Familiennachzug:Ein Schauergemälde

Flüchtlinge holen viel weniger Angehörige nach als von populistischer Seite gern behauptet wird.

Von Jan Bielicki

Stammt jemand aus dem Orient, gilt er ja gemeinhin als Familienmensch. Nur trägt diese eigentlich positive Charakterzuschreibung hierzulande eben nicht zur Beruhigung der Gemüter bei, seitdem mehrere Hunderttausend Menschen aus Syrien und dem Irak nach Deutschland geflüchtet sind. Wer die Furcht vor Fremden anstacheln will, beschwört gerne ein Bild herauf, auf dem jeder anerkannte Flüchtling einen ganzen Klan von Angehörigen nachkommen lässt, eine Kinderschar, die Zweitfrau und die Cousins bis zum x-ten Grad inklusive.

Das war natürlich immer ein Schauergemälde, das mit der Wirklichkeit nichts zu tun hat. Nachziehen dürfen ohnehin nur die allerengsten Angehörigen; von denen, die bereits hier sind, haben viele noch keine eigene Familie gegründet oder ihre Ehegatten und Kinder bereits mitgebracht. Jeder anerkannte Flüchtling aus Syrien wird daher laut amtlichen Hochrechnungen im Schnitt nicht vier, wie vielfach befürchtet, sondern allenfalls einen Angehörigen nachholen.
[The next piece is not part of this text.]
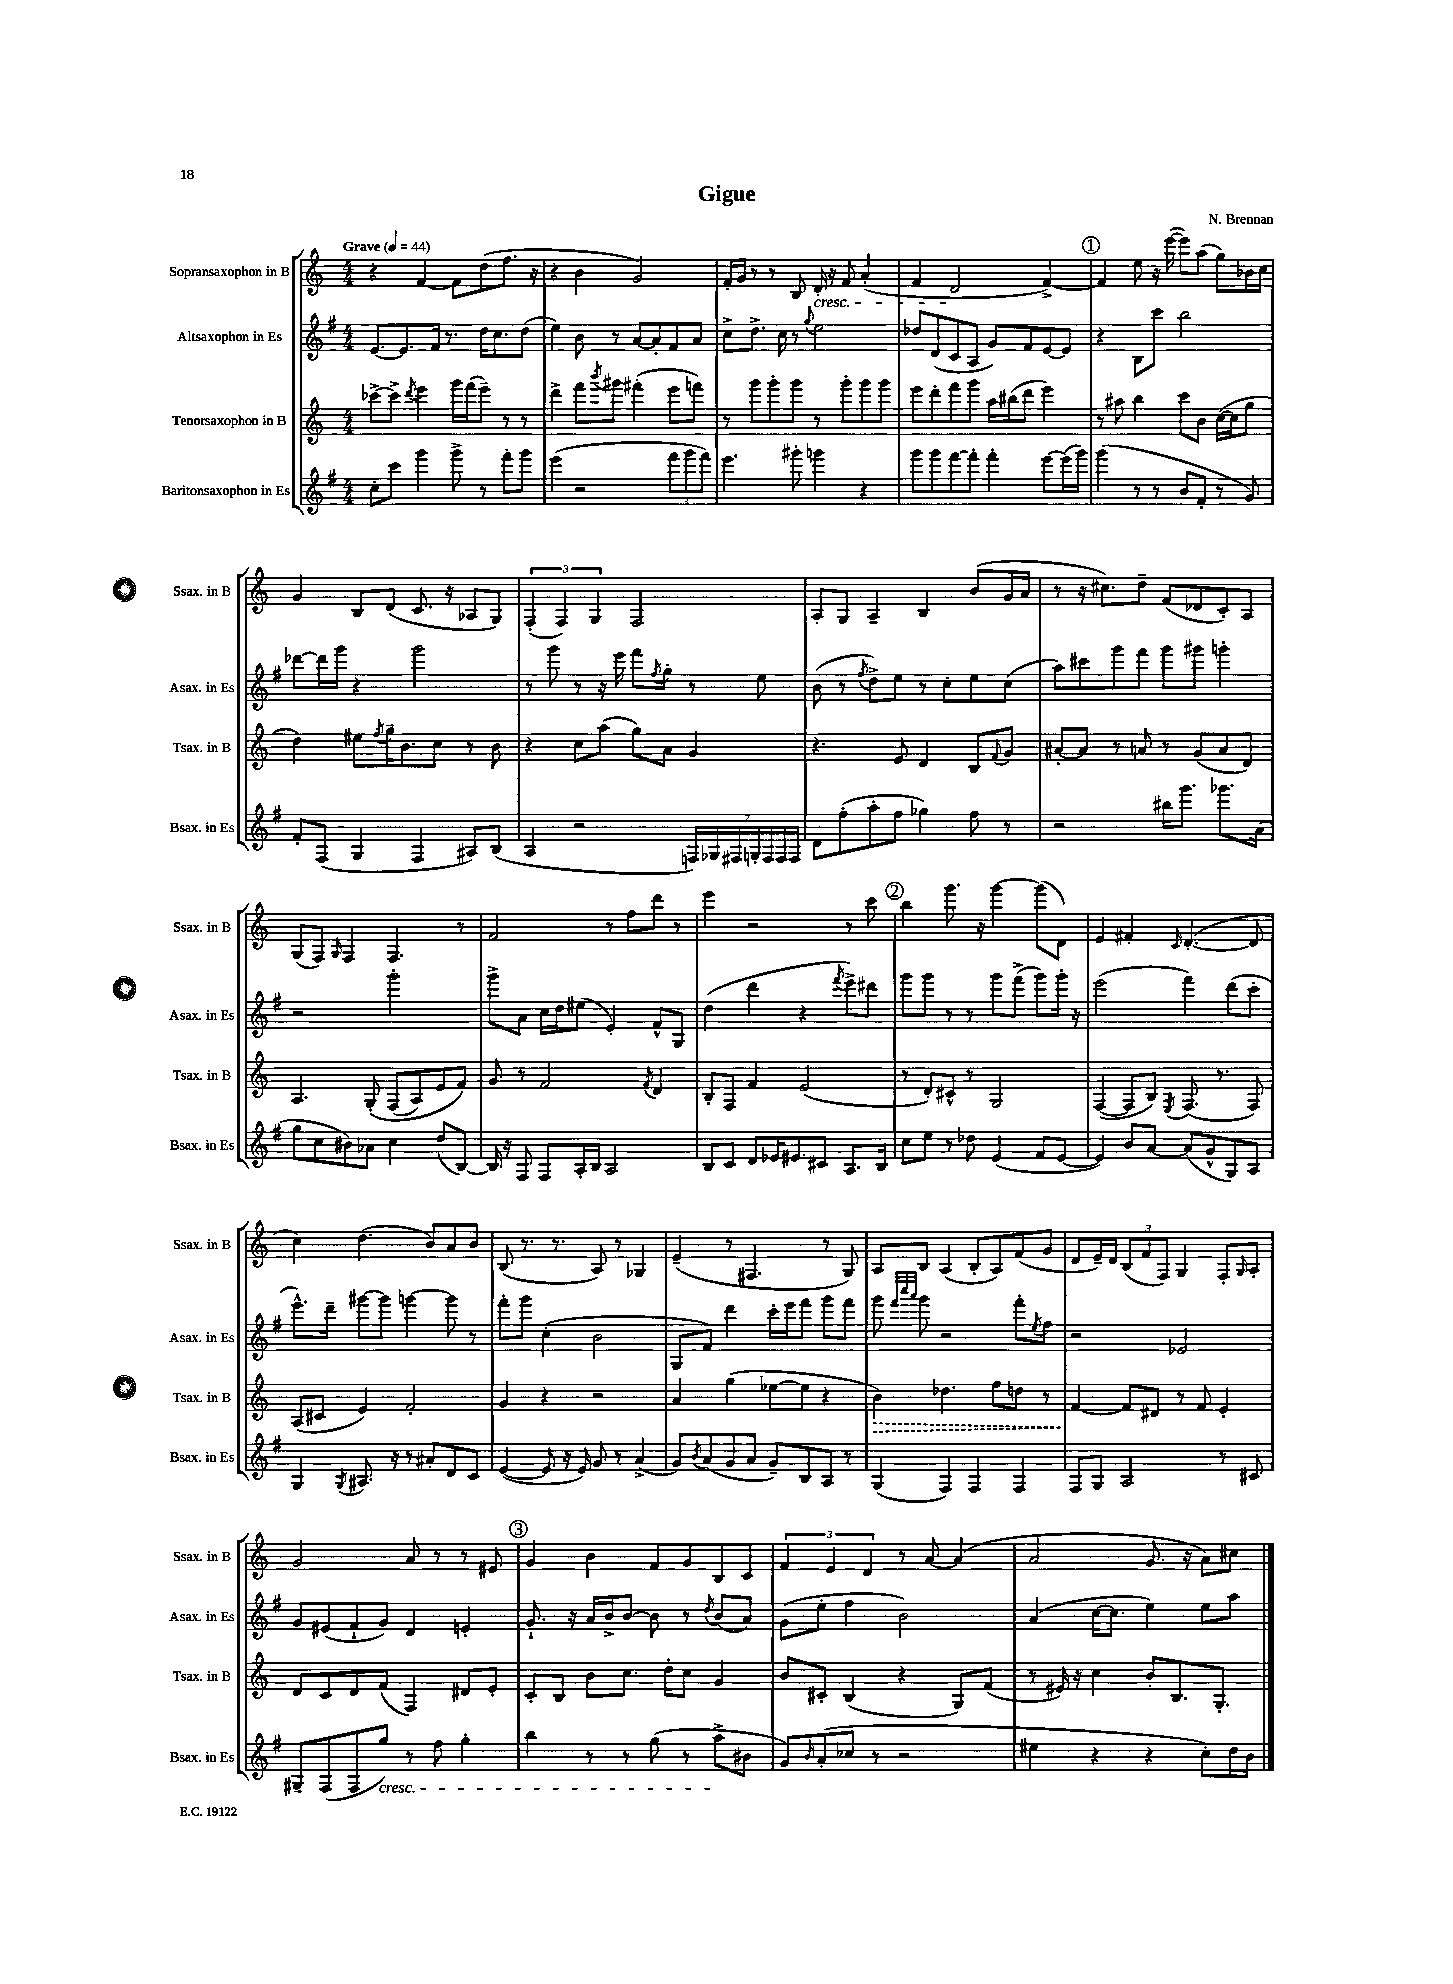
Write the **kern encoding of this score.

Auch das wird eine sehr große, aber eben doch zu bewältigende Zahl von Menschen sein, die ein Grundrecht auf Schutz ihrer Familie besitzen. Angst vor Familienmenschen muss wirklich niemand haben - im Gegenteil: Wer seine Verwandten um sich hat, integriert sich erfahrungsgemäß deutlich leichter als derjenige, der allein und in steter Sorge um seine Liebsten lebt.